Turning Website Data Into Marketing Decisions
Every marketing team eventually ends up with more data than they know what to do with. Google Analytics, ad platform dashboards, email open rates, heatmaps, conversion funnels — the tools are everywhere, and most of them are free or cheap. The hard part was never collecting data. The hard part is turning that data into a decision someone is actually willing to act on.
Working as a Digital Analyst taught me something that isn't obvious from the outside: analytics work is less about numbers and more about asking better questions before you ever open a dashboard. A report full of metrics with no clear question behind it just produces noise. A focused question — "why did conversions drop on mobile last week?" — turns the same dashboard into a diagnostic tool.

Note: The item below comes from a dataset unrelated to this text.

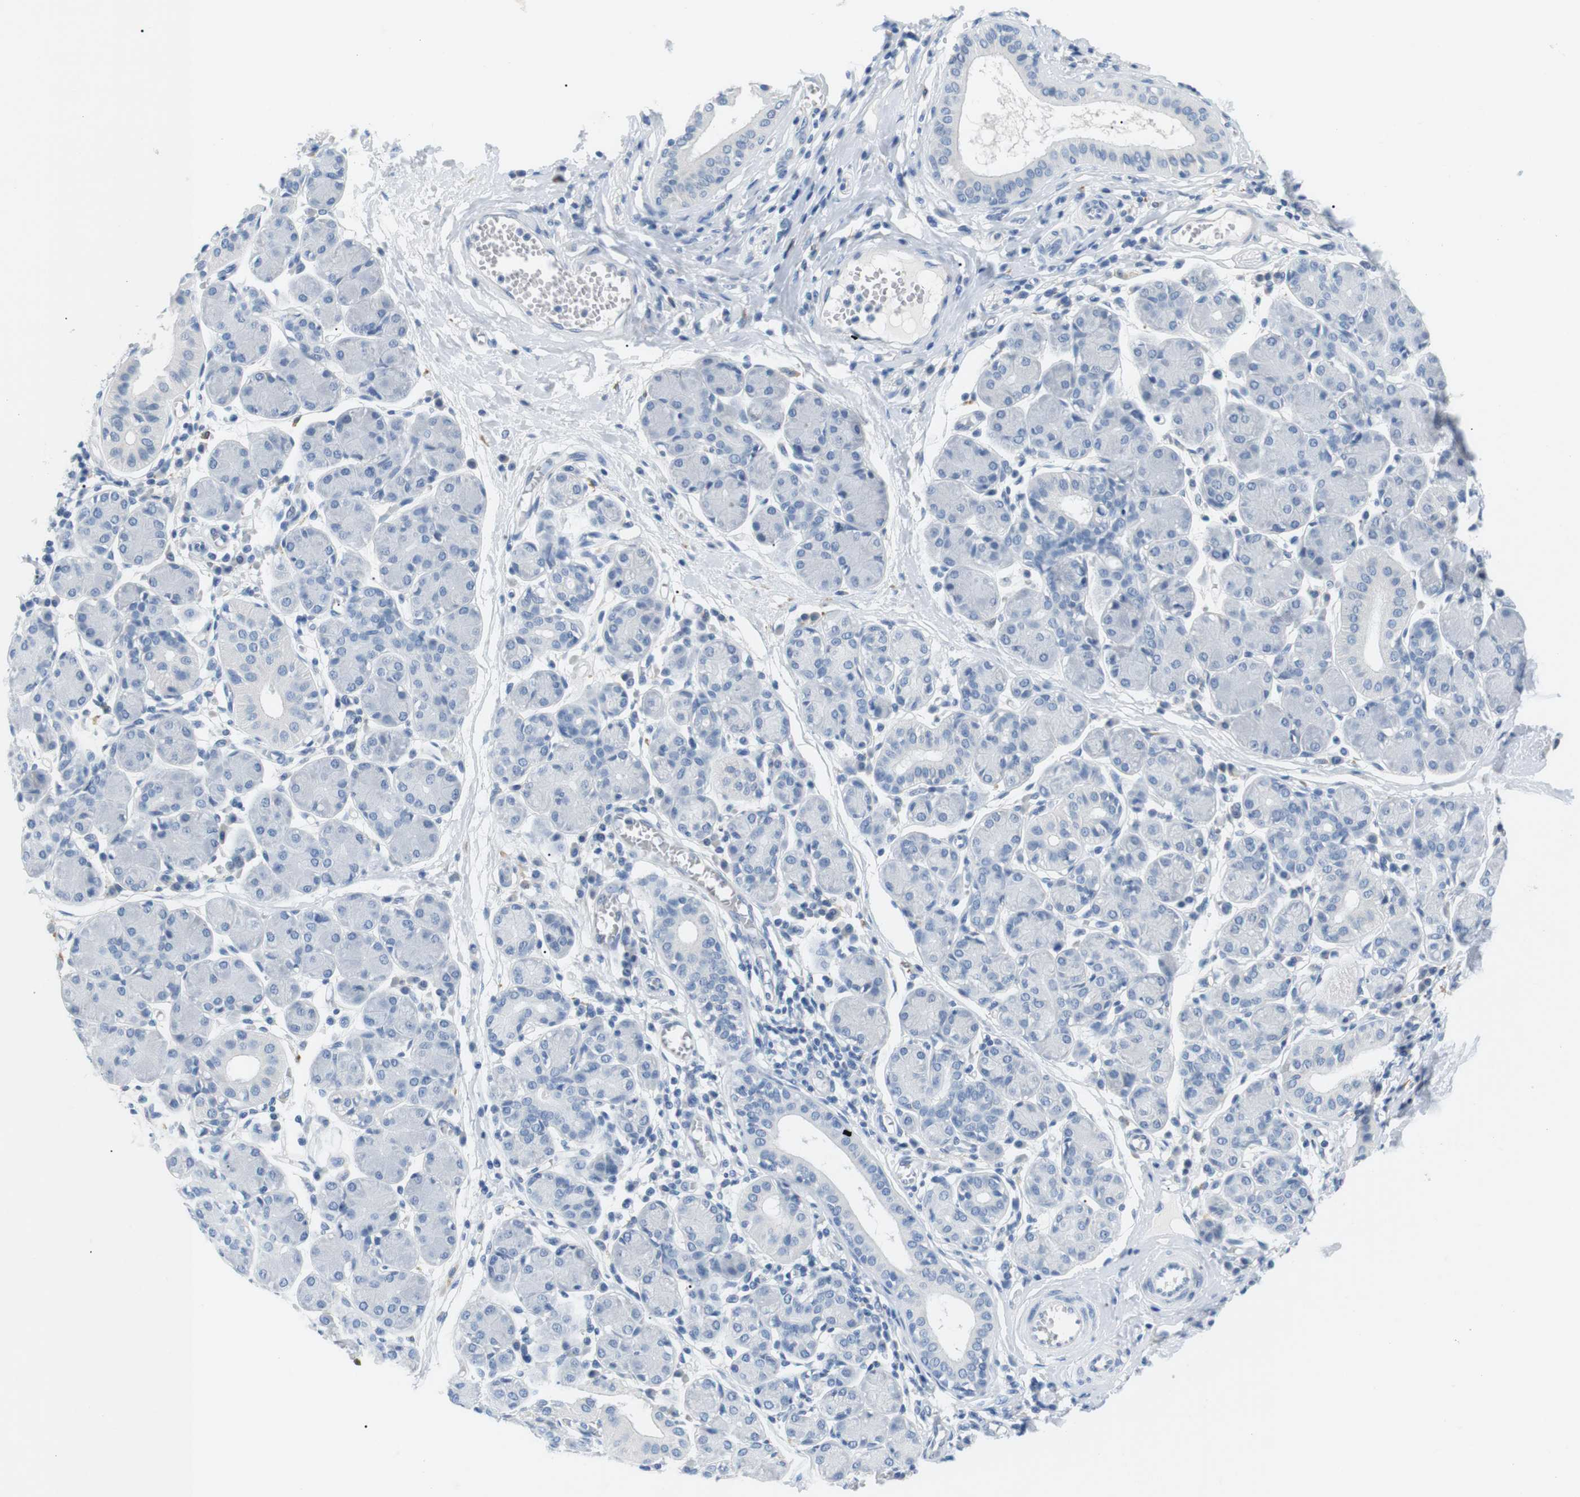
{"staining": {"intensity": "negative", "quantity": "none", "location": "none"}, "tissue": "salivary gland", "cell_type": "Glandular cells", "image_type": "normal", "snomed": [{"axis": "morphology", "description": "Normal tissue, NOS"}, {"axis": "morphology", "description": "Inflammation, NOS"}, {"axis": "topography", "description": "Lymph node"}, {"axis": "topography", "description": "Salivary gland"}], "caption": "An immunohistochemistry (IHC) micrograph of unremarkable salivary gland is shown. There is no staining in glandular cells of salivary gland.", "gene": "FCGRT", "patient": {"sex": "male", "age": 3}}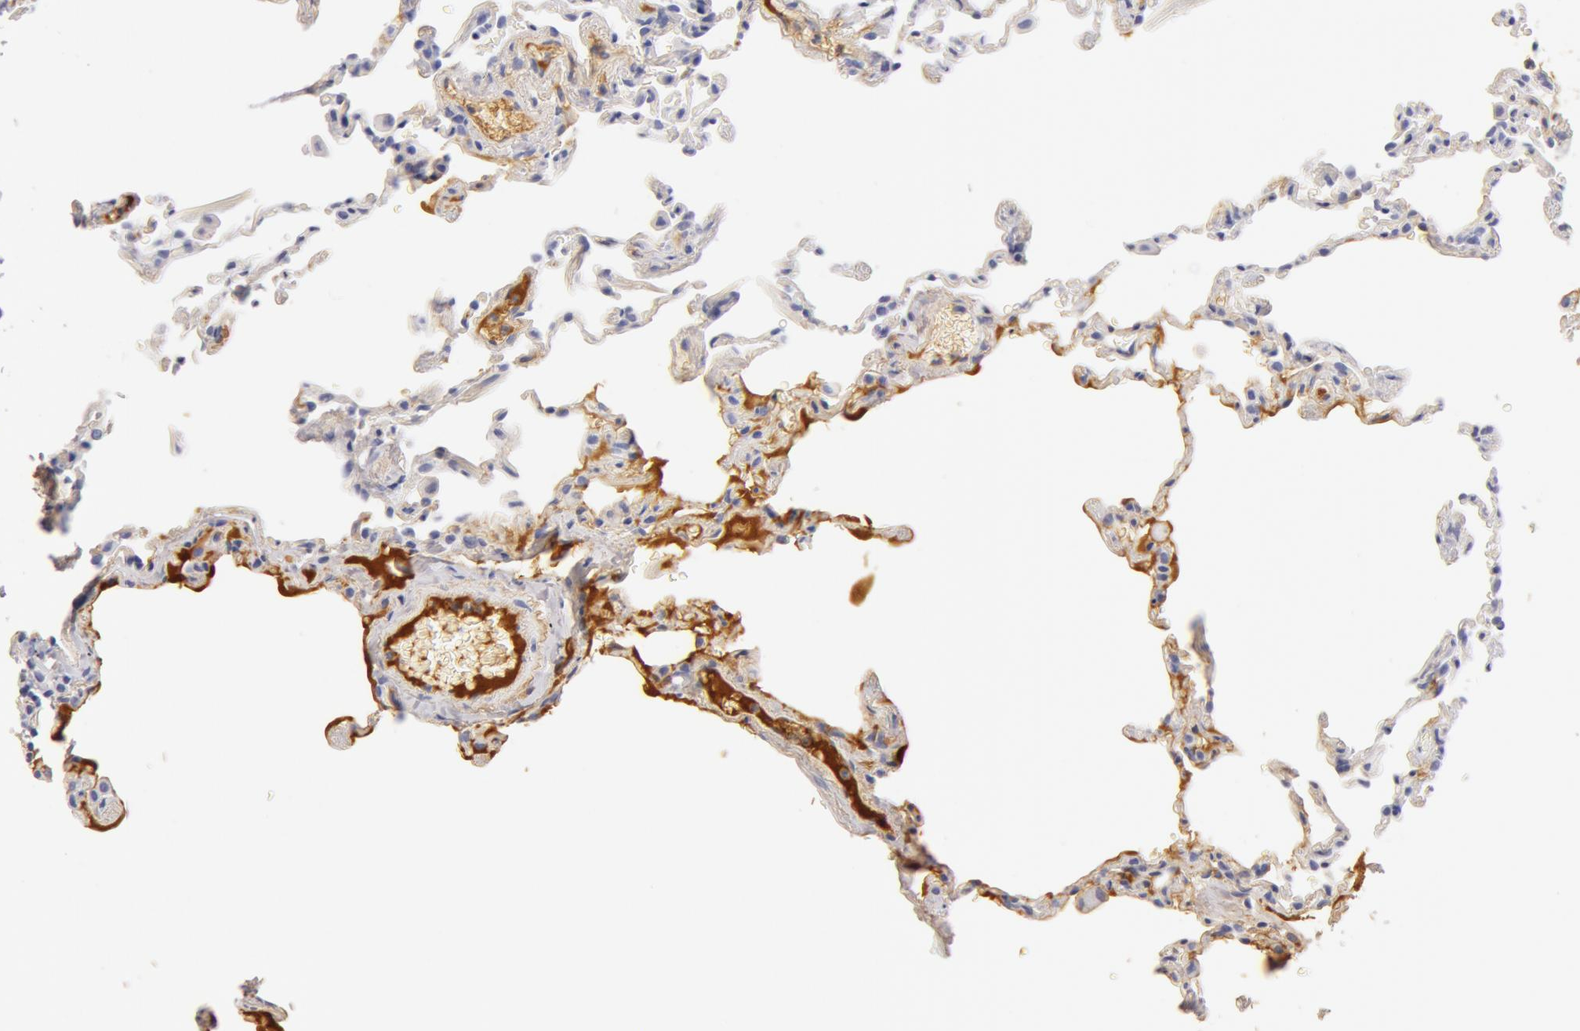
{"staining": {"intensity": "negative", "quantity": "none", "location": "none"}, "tissue": "lung", "cell_type": "Alveolar cells", "image_type": "normal", "snomed": [{"axis": "morphology", "description": "Normal tissue, NOS"}, {"axis": "topography", "description": "Lung"}], "caption": "This is an IHC image of benign human lung. There is no staining in alveolar cells.", "gene": "AHSG", "patient": {"sex": "female", "age": 61}}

Start with the decision, not the dashboard
It's tempting to open an analytics tool and start exploring — click through traffic sources, scroll through session recordings, check bounce rates on a whim. This feels productive, but it rarely leads anywhere useful. The more effective approach is to start with a decision that actually needs to be made: Should we increase budget on this campaign? Is this landing page underperforming enough to redesign?
Once you know the decision, the data you need becomes obvious. You're no longer drowning in metrics — you're looking for three or four specific numbers that answer a specific question. This single shift, from "let's look at the data" to "let's answer this question," is the difference between analytics that gets used and analytics that gets ignored in a slide deck.
Vanity metrics feel good and mean very little
Page views, followers, impressions — these numbers are easy to report and easy to feel proud of, but they rarely connect to outcomes a business actually cares about: revenue, qualified leads, retained customers. Part of good analytics work is having the discipline to separate metrics that look impressive from metrics that are actually diagnostic.
For most marketing efforts, the metrics that matter most are the ones closest to the business outcome: conversion rate, cost per acquisition, customer lifetime value, retention. Reporting should always work backward from the outcome, not forward from whatever data happens to be easiest to pull.
Segmentation reveals what averages hide
One of the most common analytics mistakes is looking only at aggregate numbers. "Our conversion rate is 2%" tells you almost nothing on its own. Is it 5% on desktop and 0.5% on mobile? Is one traffic source converting at three times the rate of another, but getting a fraction of the budget?
Averages smooth over exactly the information you need to make a decision. Segmenting data — by device, traffic source, geography, new versus returning visitors — almost always reveals a more specific, more actionable story than the headline number does.
Reporting is a communication problem, not just a data problem
A perfectly accurate report that nobody understands or acts on has failed at its job. Good reporting translates data into a narrative a non-analyst can follow: here's what happened, here's why it likely happened, here's what we recommend doing about it.
Stakeholders don't need to see every available metric — they need to know what to do next.
Data should shorten the distance between question and action
The real value of analytics isn't the dashboard itself — it's how much faster and more confidently a team can make decisions because the dashboard exists. If a stakeholder can glance at a report and immediately know what to change, that's a sign the reporting is actually working.
This is the lens I bring to every analytics project: not "what can we measure," but "what decision does this measurement need to support." Data tied to a real decision is one of the highest-leverage tools a marketing team has.